Wow!!!!! I seriously cannot believe this day has come. I look back to 4 months ago when I arrived at Narconon for the first time… and although I cannot remember much about it, I know how broken and mixed up I was. I truly was a hot mess!
The person who walked or should I say stumbled in was not actually a person, but a walking dead filled with anger, darkness, disease, weakness, and fear. That shell of a person was careless and reckless and risked herself and anyone or anything around her so she could autopilot her way down a path of destruction.

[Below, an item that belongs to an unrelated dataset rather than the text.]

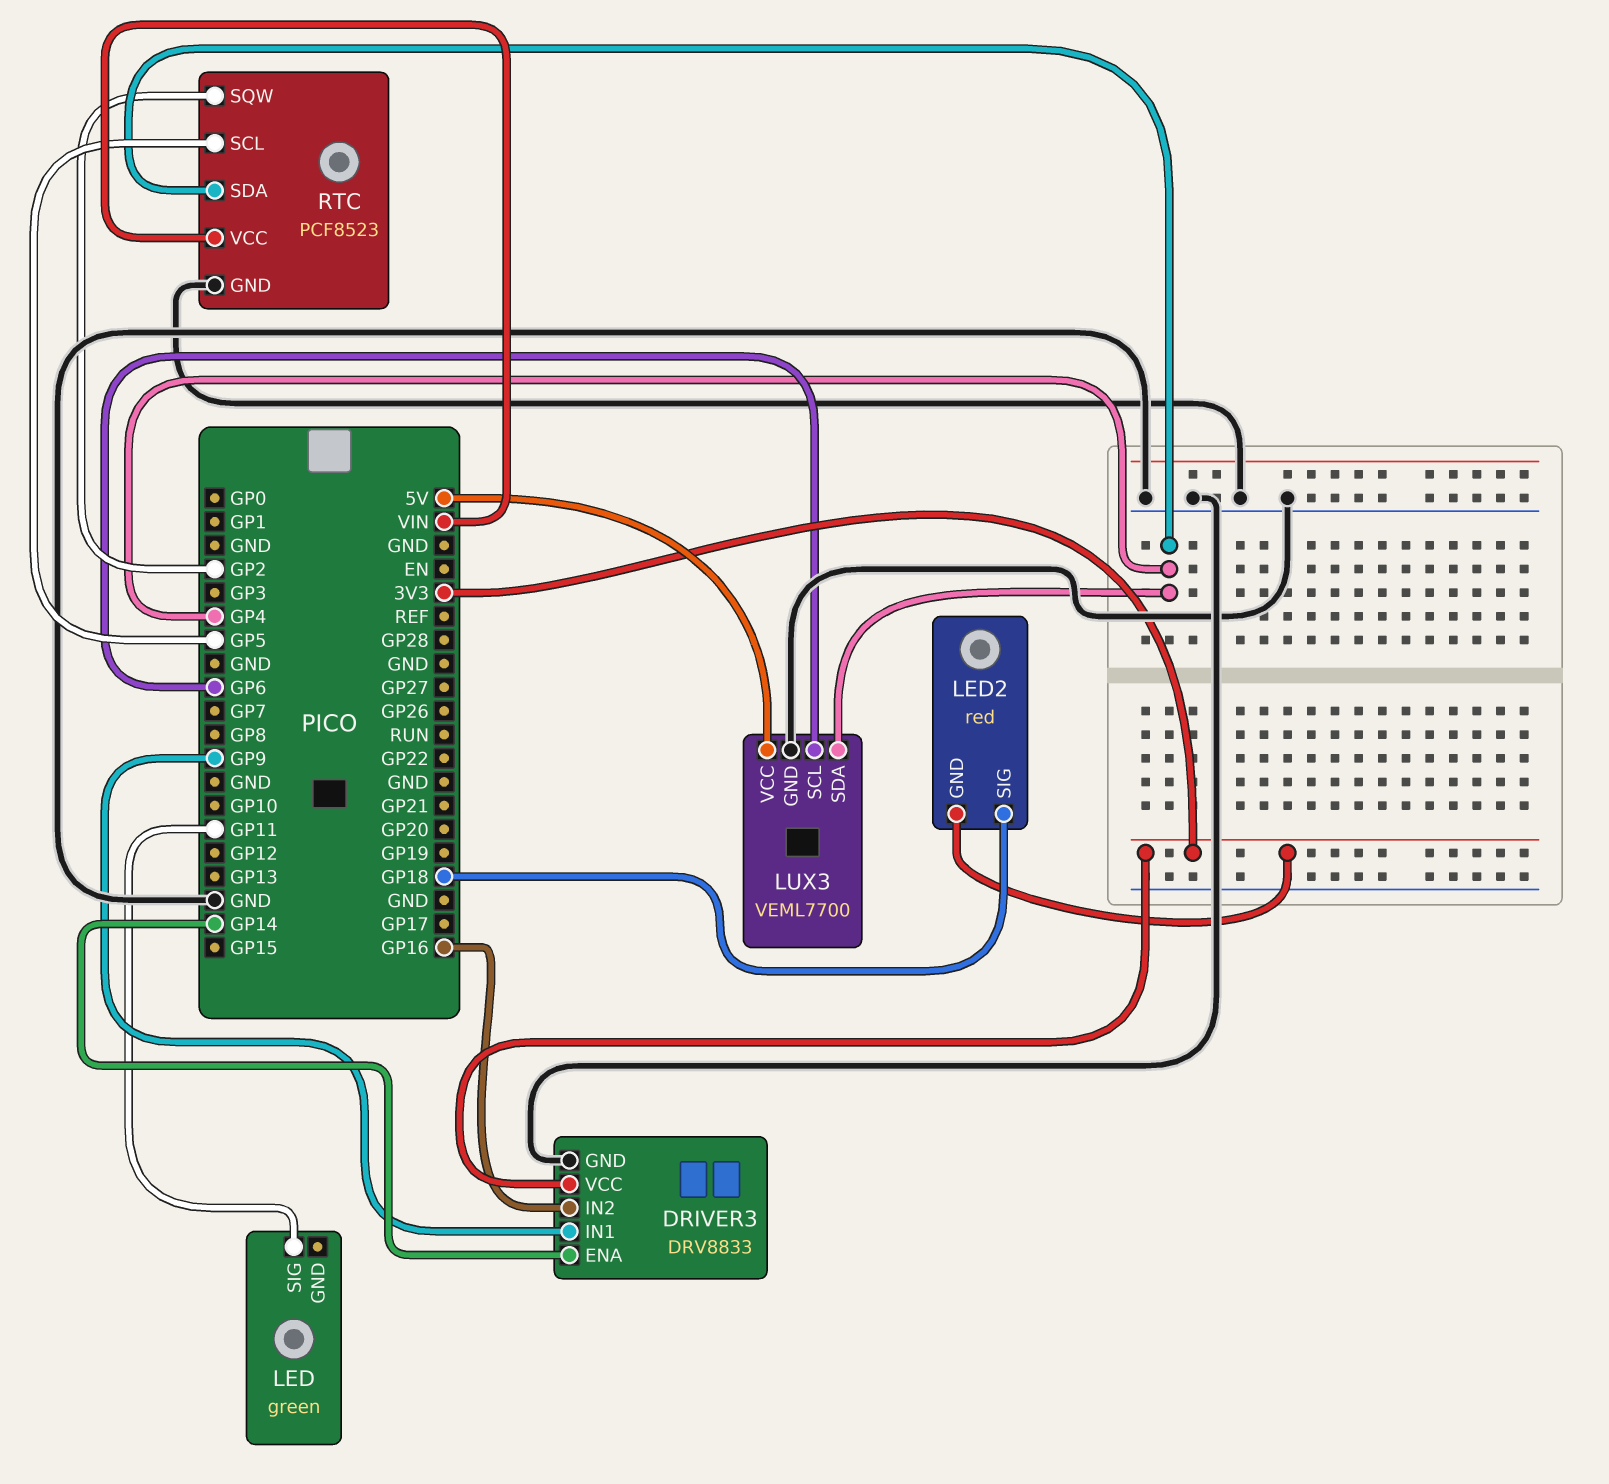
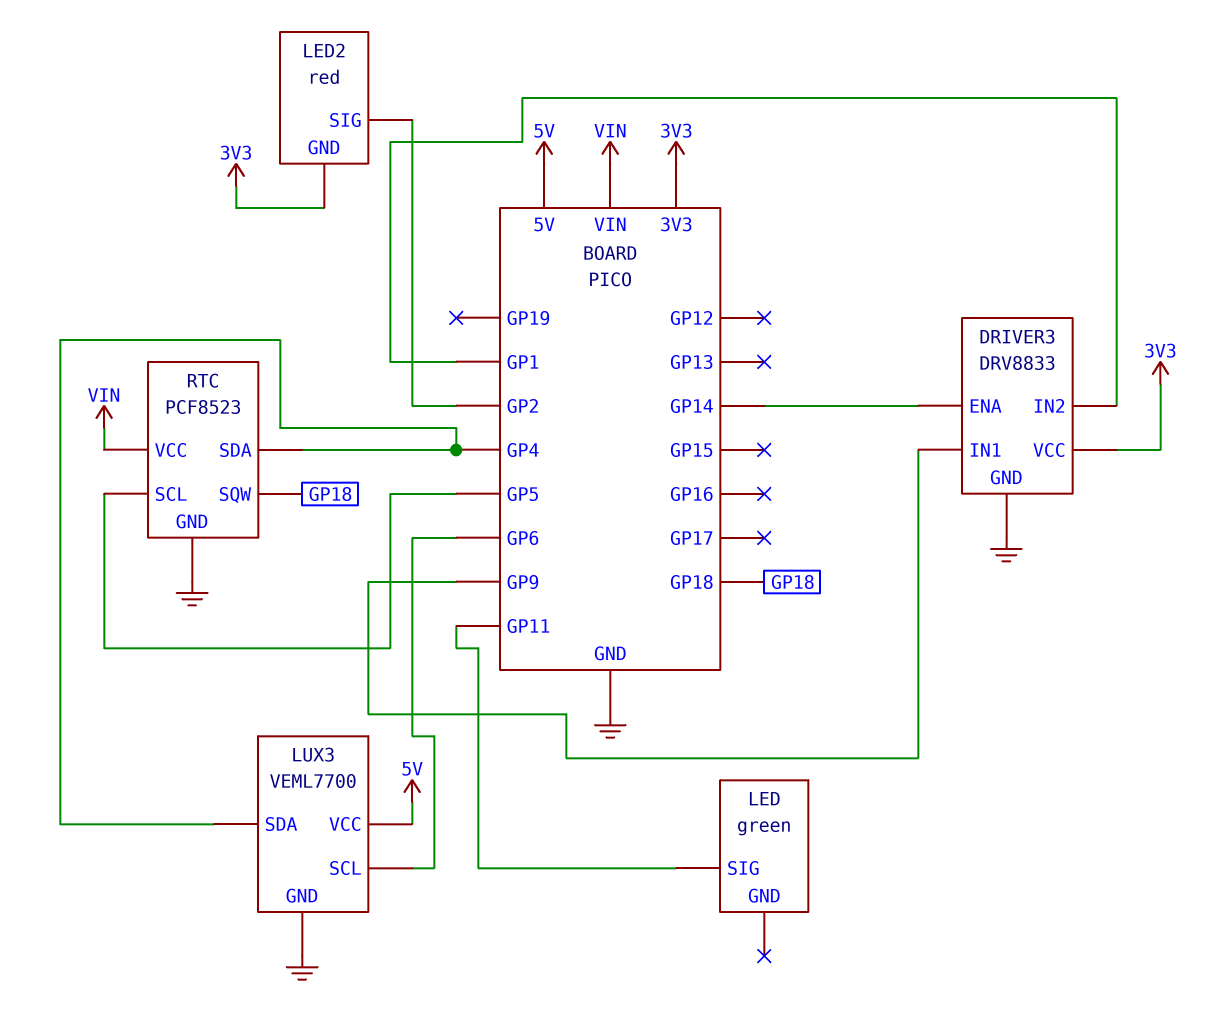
DRIVER3 pin IN2: GP16 -> GP1
LED2 pin SIG: GP18 -> GP2
RTC pin SQW: GP2 -> GP18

I remember being in the withdrawal unit and watched those at the end of their program in envy. I longed to be where they were in life but failed to realize that would be me one day. Now here I am, standing tall, laughing, waking up in the actual morning, not in the middle of the afternoon and getting ready.
I also found a group of individuals who care about me, don’t judge me, and appreciate who I am…
I look at my life through eyes full of love, motivation, determination, confidence, and genuine happiness. I am so happy I chose to come to Narconon because it was here that I found who I was. I also found a group of individuals who care about me, don’t judge me, and appreciate who I am. They can look at my past with me and laugh about the minor things and console me about the deep things, all the while never making me feel bad.
I don’t regret who I was because it made me who I am today and for once I can finally be proud of what that is!
(To preserve privacy, the photo does not show an actual Narconon student or graduate.)